= LIST OF TASKS =
a. Answer these questions from the multi-market transition document:
(i) What file should the documentation be created as?
(ii) When the market field is NULL, what does legacy mode use, and what does it leave out?
(iii) What is the default priority?
b. Reproduce word for word the part of the multi-market transition document between "Create documentation file: docs/multi-market-transition.md" and "no affiliate transformation)", inclusive.
c. Resume the multi-market transition document from the point where it stops.

= DOCUMENT TEXT =
━━━━

Important: Run this migration AFTER the schema migration.

Step 5: Document Transition Behavior

Create documentation file: docs/multi-market-transition.md

# Multi-Market Transition Period

## Current State (During Transition)

### RoasterCrawlConfig.market
- **Nullable**: Yes
- **NULL behavior**: Legacy mode (uses shipsTo, no affiliate transformation)
- **Non-NULL behavior**: Multi-market mode (uses market countries, affiliate transformation)

### URL Resolution Logic

For each CrawlUrl, the system checks:
1. **Logistics check**: Does RCC ship to visitor's country? (RCC.shipsTo)
2. **Monetization check**: If RCC has market, does market serve visitor's country? (Market.countries)
3. **Both must pass** for bean to be shown

### Priority System

Even in legacy mode (market = NULL), priority is used:
- Default priority: 50
- Higher priority wins when multiple configs serve same country
- Allows gradual migration without URL resolution changes

## Migration Workflow

### Immediate (After Migration)

━━━━

= GIVEN INFORMATION =
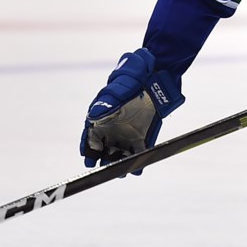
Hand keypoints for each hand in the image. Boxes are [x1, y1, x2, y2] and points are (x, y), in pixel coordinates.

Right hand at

━━━━

= YOUR WRITTEN ANSWERS =
a.
(i) docs/multi-market-transition.md
(ii) It uses shipsTo, with no affiliate transformation.
(iii) 50

b.
Create documentation file: docs/multi-market-transition.md

# Multi-Market Transition Period

## Current State (During Transition)

### RoasterCrawlConfig.market
- **Nullable**: Yes
- **NULL behavior**: Legacy mode (uses shipsTo, no affiliate transformation)

c.
1. All existing RCCs have `market = NULL` and `priority = 50`
2. System works as before (legacy mode)
3. All CrawlUrls inherit availability from CoffeeBean.available

### Gradual (Admin Actions)
1. Create AffiliateProgram entities
2. Create Market entities
3. Assign RCCs to markets one by one
4. Adjust priorities as needed
5. Create BuyingOptions for special cases

### Eventually (After Full Transition)
1. All RCCs have markets assigned
2. Verify all beans have correct availability
3. Remove CoffeeBean.available field (separate migration)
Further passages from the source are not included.